We actually listened to what was going on and we saw the issues around BSWAT, because we do understand that. There was no discussion with the people on the other side from the government. Usually in this place over a period of time there is a bit of discussion to and fro about what is going on and what is important. Everybody knows that our party is rejecting what the government is trying to do with the Commonwealth Electoral Amendment Bill. And we will continue to use processes within the rules on how we operate in this place to say that we do not like what is happening with that bill.

But last night when the process came forward with two bills—a trade bill and BSWAT—we said no. We said no, as was our right. But we listened to the arguments, and then, when we saw that the issues around BSWAT were so important that the legislation needed to be passed to allow other things to happen, we made this offer in good faith to the government: 'Okay, we understand why BSWAT needs to be debated. Let's separate those two. Let's move on BSWAT.' The Manager of Government Business was not interested, even though I made that offer to him. Then we went through the procedure—went through the votes. When we had an opportunity—when the government and the Greens actually said that they wanted to move forward with the bills—we said, 'Okay, if that one is so important, and it needs to be debated, as we agreed, we need to move forward,' and we made the offer to move immediately into that piece of legislation. Again I made the offer to the government and to the Greens to move forward and have that debate then. Again it was rejected.
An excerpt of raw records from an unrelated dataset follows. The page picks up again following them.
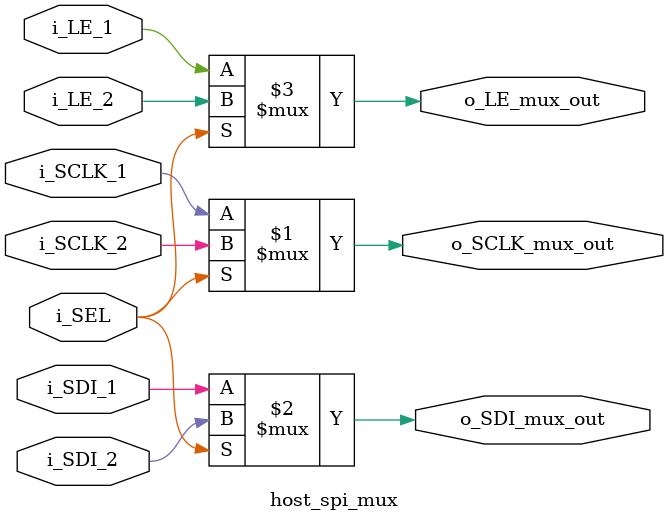
<source format=v>
`timescale 1ns / 1ps


module host_spi_mux(
    input wire i_SEL, // 控制信号，用于选择SPI信号源

    input wire i_SCLK_1,
    input wire i_SDI_1,
    input wire i_LE_1,

    input wire i_SCLK_2,
    input wire i_SDI_2,
    input wire i_LE_2,

    // 输出选择的SPI信号
    output wire o_SCLK_mux_out,
    output wire o_SDI_mux_out,
    output wire o_LE_mux_out
);

    // 使用三元运算符实现多路选择器
    assign o_SCLK_mux_out = i_SEL ? i_SCLK_2 : i_SCLK_1;
    assign o_SDI_mux_out  = i_SEL ? i_SDI_2  : i_SDI_1;
    assign o_LE_mux_out   = i_SEL ? i_LE_2   : i_LE_1;

endmodule


</source>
And we thought when we came into the chamber today that, because of the urgency that had been identified by the government and by the Greens, we would see BSWAT as the No. 1 order of business on today's Red because the urgency had been so discussed and so identified. So imagine my surprise when I got my copy of the Red to see the importance that the government places on this bill. It had been yelled across the chamber at us last night. Our commitment had been questioned. I think everybody in this chamber actually has a commitment to ensure the importance of people with disabilities; I really do believe that. I do not think it is about some sacrosanct nature of individuals in this place. I think we have shown that together as a parliament over a period of time.

BSWAT, this most important piece of legislation, has been listed as No. 5 after we have gone through dairy; we have to get the dairy legislation finished first. We have to get the social security community development bill through. I believe the actual committee report on that will not be handed down until this afternoon. I am looking at my comrade Senator McAllister. We will not even have the committee report on that until this afternoon. That bill is listed as having more importance and being more urgent than the business services model legislation.

Members of the opposition are not playing any sneaky tricks, as we are being accused of across the chamber. We are using the procedures of the parliament through the standing orders to say that we believe that this bill should be debated urgently. We are ready to do it. We have had the arguments. I think we can come to an agreement and express our concerns about the delays. These delays were caused by government processes and as a result we have to consider the bill at this late stage. Nonetheless, we are ready to do so. We want to have the debate and pass the bill. We think it is important enough to be No. 1 on the order of business today. That is why we have moved for the suspension of standing orders to have it listed as No. 1. I do not think that is too much to ask. It actually reflects the kinds of debates I heard last night. Let us have that debate and let us get this legislation passed.